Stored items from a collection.
※

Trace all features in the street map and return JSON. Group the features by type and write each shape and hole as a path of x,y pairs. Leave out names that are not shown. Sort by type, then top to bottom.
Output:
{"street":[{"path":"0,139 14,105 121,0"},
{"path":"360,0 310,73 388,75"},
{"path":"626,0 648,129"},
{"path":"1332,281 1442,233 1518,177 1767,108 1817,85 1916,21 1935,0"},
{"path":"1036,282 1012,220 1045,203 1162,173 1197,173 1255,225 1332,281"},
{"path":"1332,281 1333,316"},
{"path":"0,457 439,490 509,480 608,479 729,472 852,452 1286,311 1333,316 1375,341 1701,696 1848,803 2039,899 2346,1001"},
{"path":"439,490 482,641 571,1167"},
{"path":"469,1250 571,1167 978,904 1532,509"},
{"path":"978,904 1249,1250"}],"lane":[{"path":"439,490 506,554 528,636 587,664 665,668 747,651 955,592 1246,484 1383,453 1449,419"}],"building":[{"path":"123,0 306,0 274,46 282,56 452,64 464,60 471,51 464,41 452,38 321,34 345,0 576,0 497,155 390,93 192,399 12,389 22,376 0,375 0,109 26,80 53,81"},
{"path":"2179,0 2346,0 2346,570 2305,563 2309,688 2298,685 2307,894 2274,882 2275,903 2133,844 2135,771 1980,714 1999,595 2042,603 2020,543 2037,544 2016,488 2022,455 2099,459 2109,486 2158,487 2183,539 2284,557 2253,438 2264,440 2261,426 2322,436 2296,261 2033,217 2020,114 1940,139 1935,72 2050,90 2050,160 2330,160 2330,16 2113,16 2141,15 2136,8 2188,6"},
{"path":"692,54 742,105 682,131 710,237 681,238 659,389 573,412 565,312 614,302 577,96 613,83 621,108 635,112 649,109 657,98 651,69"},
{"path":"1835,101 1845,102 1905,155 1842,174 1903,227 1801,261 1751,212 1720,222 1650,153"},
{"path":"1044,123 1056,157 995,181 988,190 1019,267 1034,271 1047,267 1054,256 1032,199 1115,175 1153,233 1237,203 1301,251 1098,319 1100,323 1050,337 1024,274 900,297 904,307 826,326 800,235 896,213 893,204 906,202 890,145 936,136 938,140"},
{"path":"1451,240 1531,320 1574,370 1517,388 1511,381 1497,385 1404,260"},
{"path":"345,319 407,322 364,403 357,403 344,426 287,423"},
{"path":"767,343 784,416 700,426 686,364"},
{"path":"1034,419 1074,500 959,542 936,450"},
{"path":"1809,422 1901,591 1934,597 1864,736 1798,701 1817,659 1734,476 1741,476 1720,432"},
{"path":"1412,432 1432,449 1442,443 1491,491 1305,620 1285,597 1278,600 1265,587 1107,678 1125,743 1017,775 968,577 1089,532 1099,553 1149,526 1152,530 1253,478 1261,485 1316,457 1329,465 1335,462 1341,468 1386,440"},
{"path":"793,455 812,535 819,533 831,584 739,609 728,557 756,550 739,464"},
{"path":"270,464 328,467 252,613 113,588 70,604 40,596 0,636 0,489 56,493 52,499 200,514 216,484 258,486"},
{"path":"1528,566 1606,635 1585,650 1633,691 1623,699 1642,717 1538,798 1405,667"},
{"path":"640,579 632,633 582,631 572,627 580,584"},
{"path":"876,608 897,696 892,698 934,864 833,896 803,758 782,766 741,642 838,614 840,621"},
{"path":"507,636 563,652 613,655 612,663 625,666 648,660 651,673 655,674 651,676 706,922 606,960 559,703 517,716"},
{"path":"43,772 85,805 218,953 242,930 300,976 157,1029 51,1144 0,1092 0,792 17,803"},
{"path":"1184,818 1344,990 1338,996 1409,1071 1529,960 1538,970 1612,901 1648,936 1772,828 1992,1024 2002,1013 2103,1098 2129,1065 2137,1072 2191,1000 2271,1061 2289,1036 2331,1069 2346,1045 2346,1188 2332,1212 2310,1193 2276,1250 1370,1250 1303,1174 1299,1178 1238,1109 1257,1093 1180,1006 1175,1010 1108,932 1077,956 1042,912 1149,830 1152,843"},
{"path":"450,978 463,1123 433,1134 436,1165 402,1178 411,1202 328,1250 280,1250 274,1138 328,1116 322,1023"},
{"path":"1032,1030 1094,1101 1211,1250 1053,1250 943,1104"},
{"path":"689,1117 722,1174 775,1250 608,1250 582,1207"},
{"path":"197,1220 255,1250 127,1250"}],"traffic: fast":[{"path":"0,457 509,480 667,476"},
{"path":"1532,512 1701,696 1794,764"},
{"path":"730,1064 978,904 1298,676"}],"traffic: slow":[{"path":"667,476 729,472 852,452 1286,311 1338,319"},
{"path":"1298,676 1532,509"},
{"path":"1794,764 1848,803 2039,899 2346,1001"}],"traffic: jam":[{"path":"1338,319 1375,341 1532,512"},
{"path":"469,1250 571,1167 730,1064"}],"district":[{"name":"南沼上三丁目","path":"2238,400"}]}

※

REQUIRED WORK.
Each line of the records that contains the string "traffic" must be copied.

SOLUTION BELOW.
{"path":"197,1220 255,1250 127,1250"}],"traffic: fast":[{"path":"0,457 509,480 667,476"},
{"path":"730,1064 978,904 1298,676"}],"traffic: slow":[{"path":"667,476 729,472 852,452 1286,311 1338,319"},
{"path":"1794,764 1848,803 2039,899 2346,1001"}],"traffic: jam":[{"path":"1338,319 1375,341 1532,512"},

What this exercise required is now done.